(MATERIAL FOR THIS TASK begins)

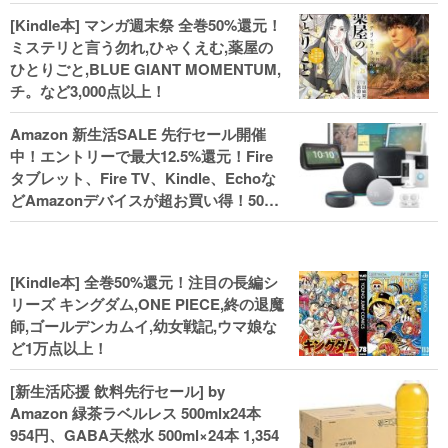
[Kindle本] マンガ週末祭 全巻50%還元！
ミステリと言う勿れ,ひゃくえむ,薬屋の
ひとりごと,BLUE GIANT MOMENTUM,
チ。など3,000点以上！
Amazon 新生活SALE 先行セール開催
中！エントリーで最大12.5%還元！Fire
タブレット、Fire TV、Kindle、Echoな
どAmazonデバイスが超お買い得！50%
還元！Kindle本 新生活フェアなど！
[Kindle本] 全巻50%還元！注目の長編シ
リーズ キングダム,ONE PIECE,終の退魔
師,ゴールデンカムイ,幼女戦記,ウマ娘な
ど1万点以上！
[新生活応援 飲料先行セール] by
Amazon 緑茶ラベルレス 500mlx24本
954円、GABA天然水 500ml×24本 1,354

(MATERIAL FOR THIS TASK ends)
(MATERIAL FOR THIS TASK begins)

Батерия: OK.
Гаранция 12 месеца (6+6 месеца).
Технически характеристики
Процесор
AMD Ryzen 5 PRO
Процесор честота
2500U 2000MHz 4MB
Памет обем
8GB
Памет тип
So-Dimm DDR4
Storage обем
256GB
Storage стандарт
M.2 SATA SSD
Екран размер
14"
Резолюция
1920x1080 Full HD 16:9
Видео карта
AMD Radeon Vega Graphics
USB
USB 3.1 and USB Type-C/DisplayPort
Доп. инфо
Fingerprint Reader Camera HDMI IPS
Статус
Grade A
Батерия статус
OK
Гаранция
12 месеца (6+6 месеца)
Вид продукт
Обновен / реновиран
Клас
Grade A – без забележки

(MATERIAL FOR THIS TASK ends)
(MATERIAL FOR THIS TASK begins)

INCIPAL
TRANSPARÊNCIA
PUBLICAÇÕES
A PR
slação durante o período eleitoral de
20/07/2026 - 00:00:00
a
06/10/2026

(MATERIAL FOR THIS TASK ends)

▸ INSTRUCTION
Reproduce the lines from the rows above without any change, starting with the line containing "Батерия: OK." and ending with the line containing "Grade A – без забележки", both included.

▸ REPLY TO THE TASK
Батерия: OK.
Гаранция 12 месеца (6+6 месеца).
Технически характеристики
Процесор
AMD Ryzen 5 PRO
Процесор честота
2500U 2000MHz 4MB
Памет обем
8GB
Памет тип
So-Dimm DDR4
Storage обем
256GB
Storage стандарт
M.2 SATA SSD
Екран размер
14"
Резолюция
1920x1080 Full HD 16:9
Видео карта
AMD Radeon Vega Graphics
USB
USB 3.1 and USB Type-C/DisplayPort
Доп. инфо
Fingerprint Reader Camera HDMI IPS
Статус
Grade A
Батерия статус
OK
Гаранция
12 месеца (6+6 месеца)
Вид продукт
Обновен / реновиран
Клас
Grade A – без забележки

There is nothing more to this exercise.